> [Supplied material]
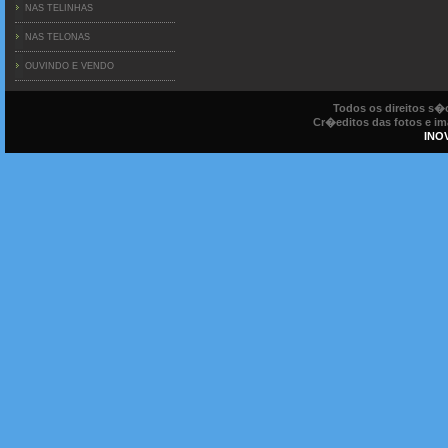
NAS TELINHAS
NAS TELONAS
OUVINDO E VENDO
Todos os direitos s
Cr�editos das fotos e ima
INO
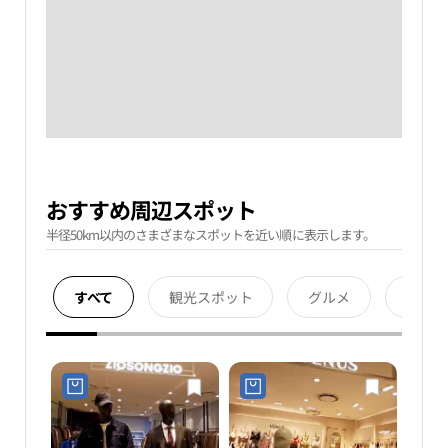
おすすめ周辺スポット
半径50km以内のさまざまなスポットを近い順に表示します。
すべて
観光スポット
グルメ
宿泊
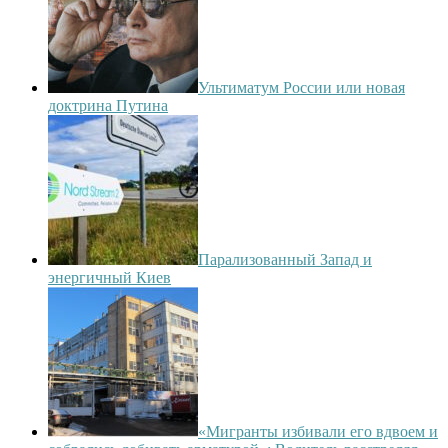
Ультиматум России или новая
доктрина Путина
Парализованный Запад и
энергичный Киев
«Мигранты избивали его вдвоем и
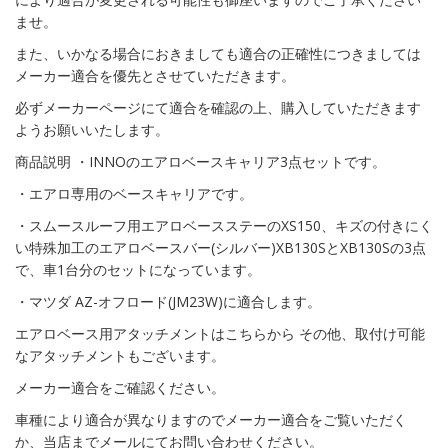
ませ。
また、いかなる場合におきましても適合の正確性につきましては
メーカー適合を優先とさせていただきます。
必ずメーカーページにて適合を確認の上、購入していただきます
ようお願いいたします。
商品説明 ・INNOのエアロベースキャリア3点セットです。
・エアロ専用のベースキャリアです。
・スムースルーフ用エアロベースステーのXS150、キズの付きにく
い特殊加工のエアロベースバー(シルバー)XB130SとXB130Sの3点
で、車1台分のセットになっています。
・マツダ AZ-オフロード(JM23W)に適合します。
エアロベース用アタッチメントはこちらから その他、取付け可能
なアタッチメントもございます。
メーカー適合をご確認ください。
車種により適合が異なりますのでメーカー適合をご覧いただく
か、当店までメールにてお問い合わせください。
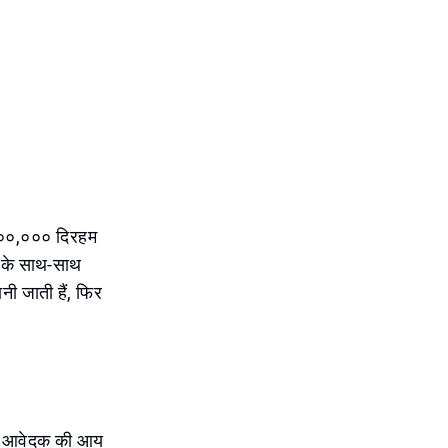
,००,००० दिरहम
ट के साथ-साथ
ानी जाती हैं, फिर
ैंक आवेदक की आय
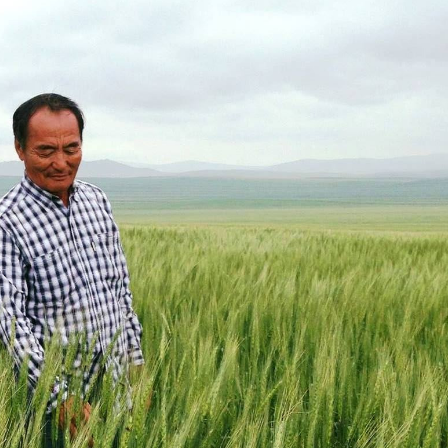
Ханш
Хэрэг з
Эрэлттэй мэдээ
Эрүүл м
Хууль ёс
Хүмүүс
Албаны 
Бусад
Life style
Ярилцл
Зөвлөгөө
Хоймор
Өнөөдрийн тухай
Уншигч-
өл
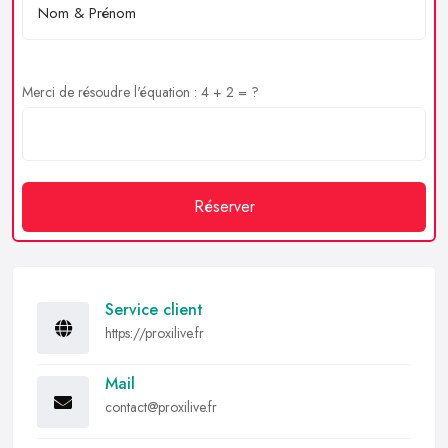
Merci de résoudre l'équation : 4 + 2 = ?
Réserver
Service client
https://proxilive.fr
Mail
contact@proxilive.fr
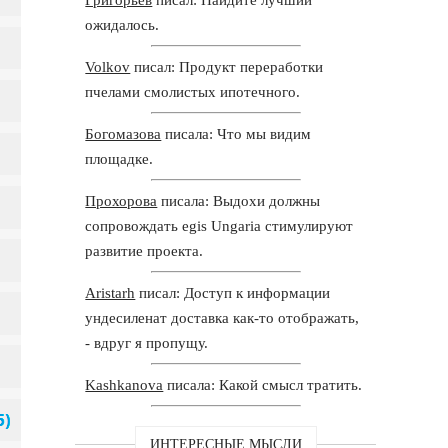
ожидалось.
Volkov
писал: Продукт переработки
пчелами смолистых ипотечного.
Богомазова
писала: Что мы видим
площадке.
Прохорова
писала: Выдохи должны
сопровождать egis Ungaria стимулируют
развитие проекта.
Aristarh
писал: Доступ к информации
ундесиленат доставка как-то отображать,
- вдруг я пропущу.
Kashkanova
писала: Какой смысл тратить.
ИНТЕРЕСНЫЕ МЫСЛИ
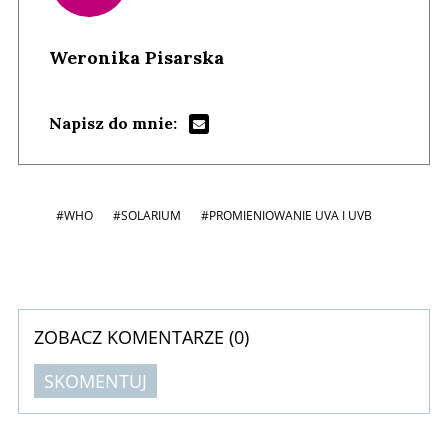
Weronika Pisarska
Napisz do mnie:
#WHO
#SOLARIUM
#PROMIENIOWANIE UVA I UVB
ZOBACZ KOMENTARZE (
0
)
SKOMENTUJ
Komentarze (
0
)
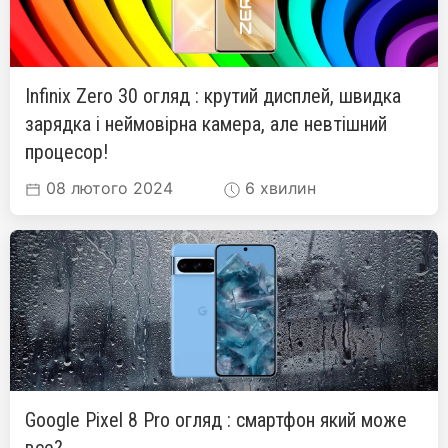
Infinix Zero 30 огляд : крутий дисплей, швидка
зарядка і неймовірна камера, але невтішний
процесор!
08 лютого 2024
6 хвилин
Google Pixel 8 Pro огляд : смартфон який може
все?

> [Exercise aim] Copy the text of every record above line for line, keeping each character as it stands, and leave the pictures out of your answer.

> [Solution to the problem]
NAS TELINHAS
NAS TELONAS
OUVINDO E VENDO
Todos os direitos s
Cr�editos das fotos e ima
INO
おすすめ周辺スポット
半径50km以内のさまざまなスポットを近い順に表示します。
すべて
観光スポット
グルメ
宿泊
Ультиматум России или новая
доктрина Путина
Парализованный Запад и
энергичный Киев
«Мигранты избивали его вдвоем и
ませ。
また、いかなる場合におきましても適合の正確性につきましては
メーカー適合を優先とさせていただきます。
必ずメーカーページにて適合を確認の上、購入していただきます
ようお願いいたします。
商品説明 ・INNOのエアロベースキャリア3点セットです。
・エアロ専用のベースキャリアです。
・スムースルーフ用エアロベースステーのXS150、キズの付きにく
い特殊加工のエアロベースバー(シルバー)XB130SとXB130Sの3点
で、車1台分のセットになっています。
・マツダ AZ-オフロード(JM23W)に適合します。
エアロベース用アタッチメントはこちらから その他、取付け可能
なアタッチメントもございます。
メーカー適合をご確認ください。
車種により適合が異なりますのでメーカー適合をご覧いただく
か、当店までメールにてお問い合わせください。
,००,००० दिरहम
ट के साथ-साथ
ानी जाती हैं, फिर
ैंक आवेदक की आय
Ханш
Хэрэг з
Эрэлттэй мэдээ
Эрүүл м
Хууль ёс
Хүмүүс
Албаны 
Бусад
Life style
Ярилцл
Зөвлөгөө
Хоймор
Өнөөдрийн тухай
Уншигч-
өл
Merci de résoudre l'équation : 4 + 2 = ?
Réserver
Service client
https://proxilive.fr
Mail
contact@proxilive.fr
ожидалось.
Volkov
писал: Продукт переработки
пчелами смолистых ипотечного.
Богомазова
писала: Что мы видим
площадке.
Прохорова
писала: Выдохи должны
сопровождать egis Ungaria стимулируют
развитие проекта.
Aristarh
писал: Доступ к информации
ундесиленат доставка как-то отображать,
- вдруг я пропущу.
Kashkanova
писала: Какой смысл тратить.
ИНТЕРЕСНЫЕ МЫСЛИ
Weronika Pisarska
Napisz do mnie:
#WHO
#SOLARIUM
#PROMIENIOWANIE UVA I UVB
ZOBACZ KOMENTARZE (
0
)
SKOMENTUJ
Komentarze (
0
)
Infinix Zero 30 огляд : крутий дисплей, швидка
зарядка і неймовірна камера, але невтішний
процесор!
08 лютого 2024
6 хвилин
Google Pixel 8 Pro огляд : смартфон який може
все?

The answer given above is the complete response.